TASK TO COMPLETE: Transcribe the lines of the listing from the line with "sekacie R-60" to the line with "Koleso remeňove/ zotrvační", including both of those lines, and reproduce each one character for character.

Start of LISTED ENTRIES

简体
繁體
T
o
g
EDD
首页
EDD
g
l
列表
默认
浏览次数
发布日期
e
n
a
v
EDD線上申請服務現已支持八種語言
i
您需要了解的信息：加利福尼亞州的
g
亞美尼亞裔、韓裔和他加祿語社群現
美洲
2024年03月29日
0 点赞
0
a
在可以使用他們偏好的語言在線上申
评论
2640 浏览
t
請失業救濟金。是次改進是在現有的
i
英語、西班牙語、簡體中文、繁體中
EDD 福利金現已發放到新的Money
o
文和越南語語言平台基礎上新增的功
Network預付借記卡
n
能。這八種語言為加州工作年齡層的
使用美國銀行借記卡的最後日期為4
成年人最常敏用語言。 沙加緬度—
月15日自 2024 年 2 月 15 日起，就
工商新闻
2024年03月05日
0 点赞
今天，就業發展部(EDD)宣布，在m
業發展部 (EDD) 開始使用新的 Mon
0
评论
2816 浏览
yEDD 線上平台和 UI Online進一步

End of LISTED ENTRIES
Start of LISTED ENTRIES

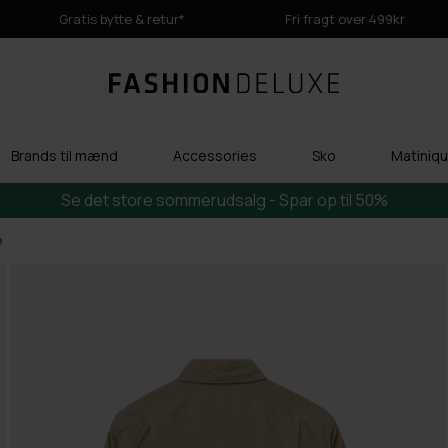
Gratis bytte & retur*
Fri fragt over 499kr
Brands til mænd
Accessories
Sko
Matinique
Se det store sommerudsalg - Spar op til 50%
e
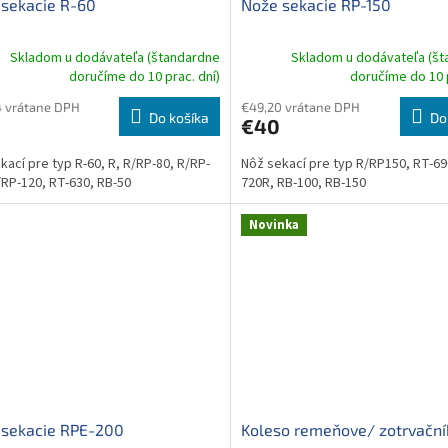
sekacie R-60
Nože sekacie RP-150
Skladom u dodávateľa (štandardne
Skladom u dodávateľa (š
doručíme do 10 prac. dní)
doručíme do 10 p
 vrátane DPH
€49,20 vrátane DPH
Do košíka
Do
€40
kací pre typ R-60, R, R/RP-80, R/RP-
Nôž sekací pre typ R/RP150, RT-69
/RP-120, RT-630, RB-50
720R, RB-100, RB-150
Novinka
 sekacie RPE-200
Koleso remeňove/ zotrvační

End of LISTED ENTRIES

RESULT OF THE EXERCISE:
sekacie R-60
Nože sekacie RP-150
Skladom u dodávateľa (štandardne
Skladom u dodávateľa (š
doručíme do 10 prac. dní)
doručíme do 10 p
 vrátane DPH
€49,20 vrátane DPH
Do košíka
Do
€40
kací pre typ R-60, R, R/RP-80, R/RP-
Nôž sekací pre typ R/RP150, RT-69
/RP-120, RT-630, RB-50
720R, RB-100, RB-150
Novinka
 sekacie RPE-200
Koleso remeňove/ zotrvační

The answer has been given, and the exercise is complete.